Catarrhal affections have often prevailed among the domestic animals when influenza has been epidemic. Horses, dogs, and cats are subject to these disorders; neat cattle, goats, and sheep have been less commonly affected; chickens and pheasants have suffered, and it is stated by some of the older writers that birds, and particularly the sparrow, have deserted localities in which influenza was prevailing, and that migratory birds have taken flight earlier than usual.

These epizoötics have sometimes preceded the appearance of influenza among men by a period of some weeks or days; in other instances they have appeared at the same time; and in a widespread outbreak among horses in the United States in 1872, in which the symptoms and morbid anatomy, accurately observed, were undoubtedly those of influenza, the disease did not affect man except to a very limited extent. A want of fulness of description, and the inaccuracy of diagnosis too common in the consideration of the general diseases of the lower animals, leave the precise nature of most of the epizoötics described by the earlier writers doubtful.

An extensive influenza of moderate intensity prevailed as an epizoötic, chiefly affecting horses, during the latter part of the summer and the autumn of 1880 in Canada and the United States east of the Mississippi River. Dogs were also affected, but less generally, and human beings to a still slighter extent. In several localities where this invasion was observed by the writer the horses were first affected, the dogs next, and after the lapse of some weeks, as the animals were recovering, the disease became epidemic; but those persons who took care of horses and were much in contact with them neither suffered earlier nor more severely than others not so exposed.

ETIOLOGY.—1. Predisposing Influences.—There are no well-established facts pointing to the existence of individual peculiarities that can be regarded as predisposing influences.

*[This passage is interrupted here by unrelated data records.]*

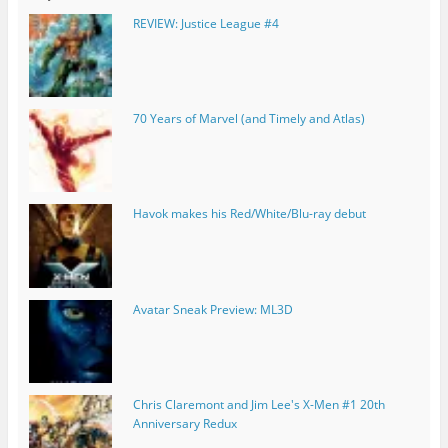
REVIEW: Justice League #4
70 Years of Marvel (and Timely and Atlas)
Havok makes his Red/White/Blu-ray debut
Avatar Sneak Preview: ML3D
Chris Claremont and Jim Lee's X-Men #1 20th
Anniversary Redux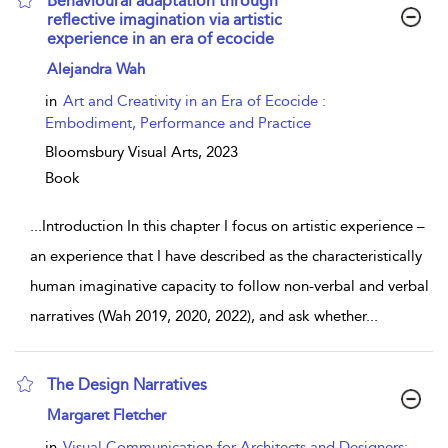
Behavioural adaptation through
reflective imagination via artistic
experience in an era of ecocide
show result details
Alejandra Wah
in
Art and Creativity in an Era of Ecocide :
Embodiment, Performance and Practice
Bloomsbury Visual Arts,
2023
Book
...
Introduction In this chapter I focus on artistic experience –
an experience that I have described as the characteristically
human imaginative capacity to follow non-verbal and verbal
narratives (Wah 2019, 2020, 2022), and ask whether
...
The Design Narratives
show result details
Margaret Fletcher
in
Visual Communication for Architects and Designers: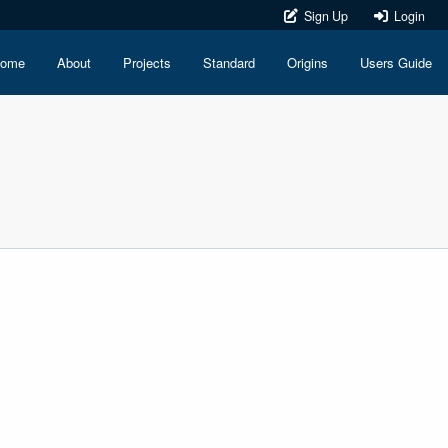
Sign Up
Login
ome
About
Projects
Standard
Origins
Users Guide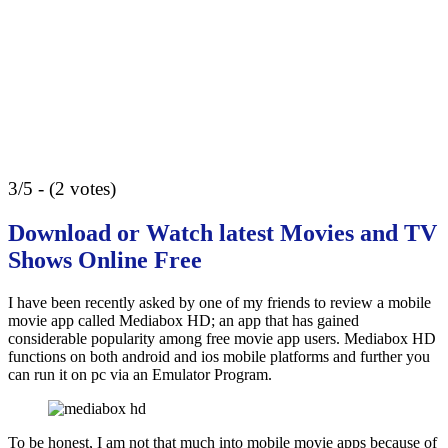
3/5 - (2 votes)
Download or Watch latest Movies and TV
Shows Online Free
I have been recently asked by one of my friends to review a mobile
movie app called Mediabox HD; an app that has gained
considerable popularity among free movie app users. Mediabox HD
functions on both android and ios mobile platforms and further you
can run it on pc via an Emulator Program.
To be honest, I am not that much into mobile movie apps because of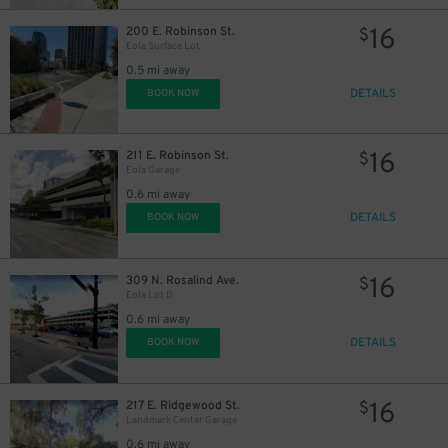
16
200 E. Robinson St.
$
Eola Surface Lot
0.5 mi away
DETAILS
BOOK NOW
16
211 E. Robinson St.
$
Eola Garage
0.6 mi away
DETAILS
BOOK NOW
16
309 N. Rosalind Ave.
$
Eola Lot D
0.6 mi away
DETAILS
BOOK NOW
16
217 E. Ridgewood St.
$
Landmark Center Garage
0.6 mi away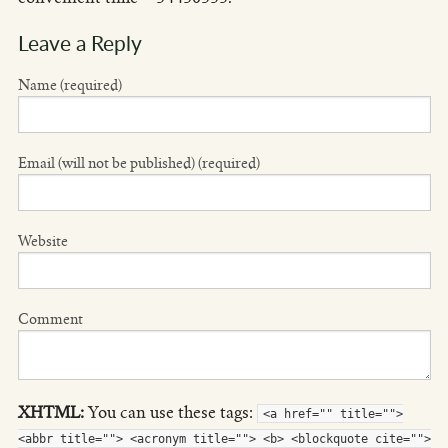
Leave a Reply
Name (required)
Email (will not be published) (required)
Website
Comment
XHTML:
You can use these tags:
<a href="" title="">
<abbr title=""> <acronym title=""> <b> <blockquote cite="">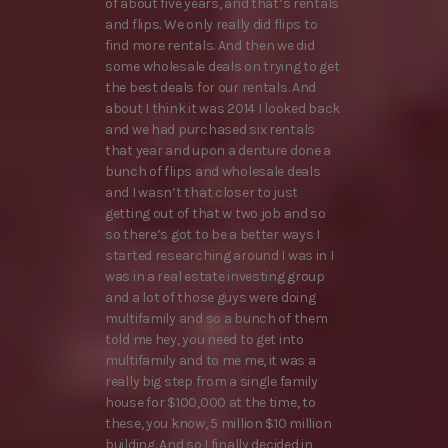
of about five years, and that’s rentals
and flips. We only really did flips to
find more rentals. And then we did
some wholesale deals on trying to get
the best deals for our rentals. And
about I think it was 2014 I looked back
and we had purchased six rentals
that year and upon a denture done a
bunch of flips and wholesale deals
and I wasn’t that closer to just
getting out of that w two job and so
so there’s got to be a better ways I
started researching around I was in I
was in a real estate investing group
and a lot of those guys were doing
multifamily and so a bunch of them
told me hey, you need to get into
multifamily and to me me, it was a
really big step from a single family
house for $100,000 at the time, to
these, you know, 5 million $10 million
building. And so I finally decided in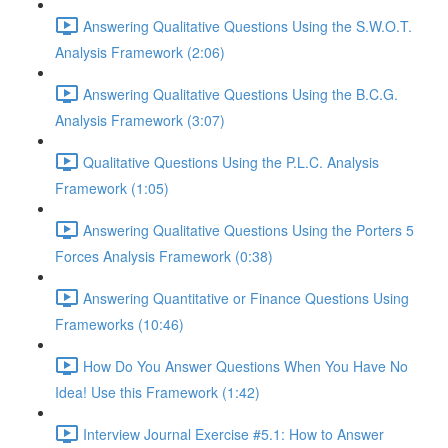
Answering Qualitative Questions Using the S.W.O.T.
Analysis Framework (2:06)
Answering Qualitative Questions Using the B.C.G.
Analysis Framework (3:07)
Qualitative Questions Using the P.L.C. Analysis
Framework (1:05)
Answering Qualitative Questions Using the Porters 5
Forces Analysis Framework (0:38)
Answering Quantitative or Finance Questions Using
Frameworks (10:46)
How Do You Answer Questions When You Have No
Idea! Use this Framework (1:42)
Interview Journal Exercise #5.1: How to Answer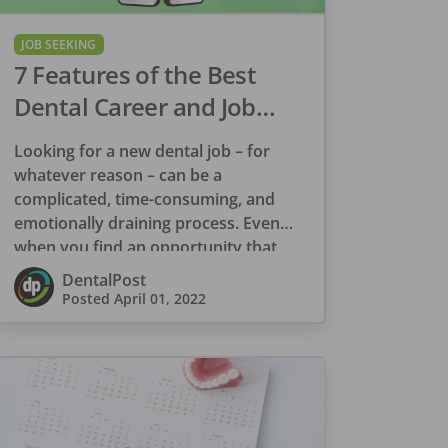
JOB SEEKING
7 Features of the Best
Dental Career and Job
Search Platform
Looking for a new dental job – for
whatever reason – can be a
complicated, time-consuming, and
emotionally draining process. Even
when you find an opportunity that
appears to be […]
DentalPost
Posted
April 01, 2022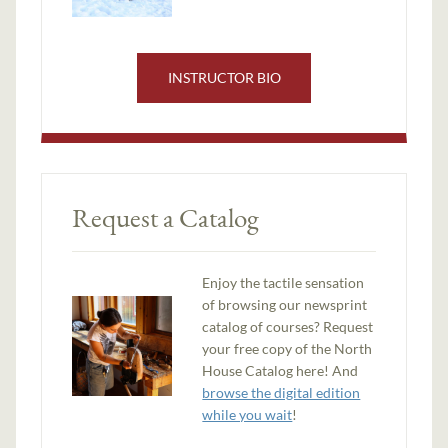
INSTRUCTOR BIO
Request a Catalog
Enjoy the tactile sensation
of browsing our newsprint
catalog of courses? Request
your free copy of the North
House Catalog here! And
browse the digital edition
while you wait
!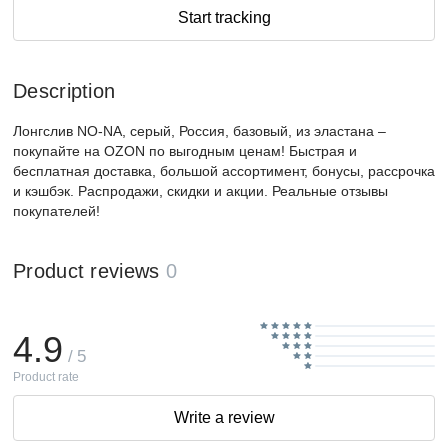
Start tracking
Description
Лонгслив NO-NA, серый, Россия, базовый, из эластана –
покупайте на OZON по выгодным ценам! Быстрая и
бесплатная доставка, большой ассортимент, бонусы, рассрочка
и кэшбэк. Распродажи, скидки и акции. Реальные отзывы
покупателей!
Product reviews
0
4.9
/ 5
Product rate
Write a review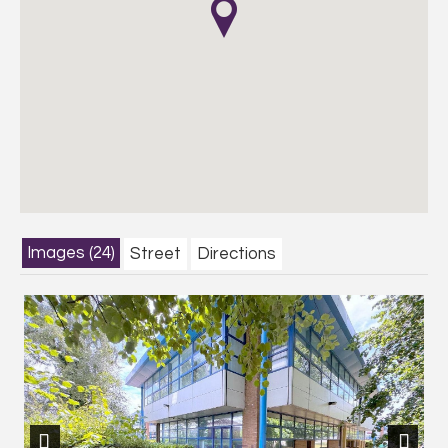
Images (24)
Street
Directions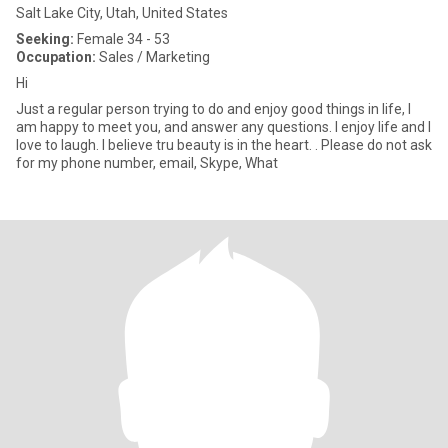
Salt Lake City, Utah, United States
Seeking:
Female 34 - 53
Occupation:
Sales / Marketing
Hi
Just a regular person trying to do and enjoy good things in life, I
am happy to meet you, and answer any questions. I enjoy life and I
love to laugh. I believe tru beauty is in the heart. . Please do not ask
for my phone number, email, Skype, What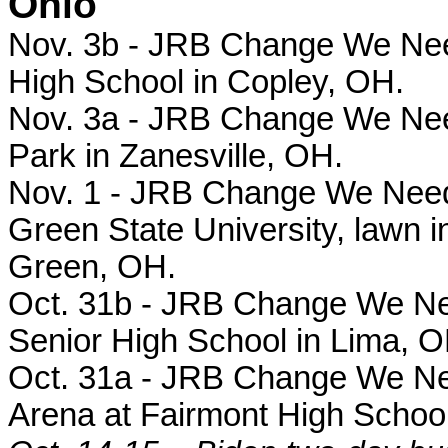
Ohio
Nov. 3b - JRB Change We Need 
High School in Copley, OH.
Nov. 3a - JRB Change We Need 
Park in Zanesville, OH.
Nov. 1 - JRB Change We Need r
Green State University, lawn in
Green, OH.
Oct. 31b - JRB Change We Need
Senior High School in Lima, O
Oct. 31a - JRB Change We Need 
Arena at Fairmont High School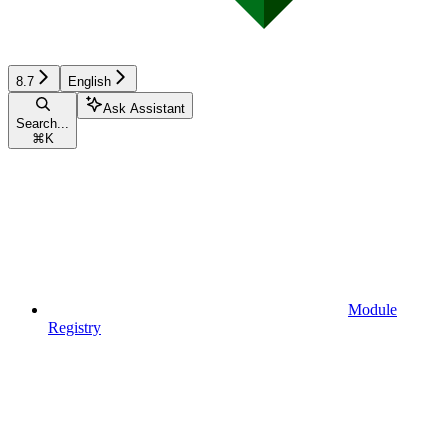
8.7
English
Ask Assistant
Search...
⌘
K
Module
Registry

When the disease appears a large proportion of the population is attacked without distinction of age, sex, social condition, or occupation. Previous illness, whether acute or chronic, local or constitutional, affords no protection. Aged and infirm persons and those of nervous temperament are peculiarly liable to attack, but the robust possess no immunity. All races and dwellers in every climate are the victims of influenza. In a community invaded by the disease females are apt to be the first attacked, adult males next, and children last. It has been observed that in some epidemics children are but little liable to contract the disease.

An attack confers no exemption from the disease in another epidemic, and independently of relapses, which are not infrequent, persons have been known to experience a second attack during the prevalence of the same epidemic.

Persons dwelling in overcrowded and ill-ventilated habitations and in low, damp and unhealthy situations have, in certain epidemics, especially suffered, and the increase of deaths by influenza is proportionately much greater in districts in which there is ordinarily a high mortality than in healthier places.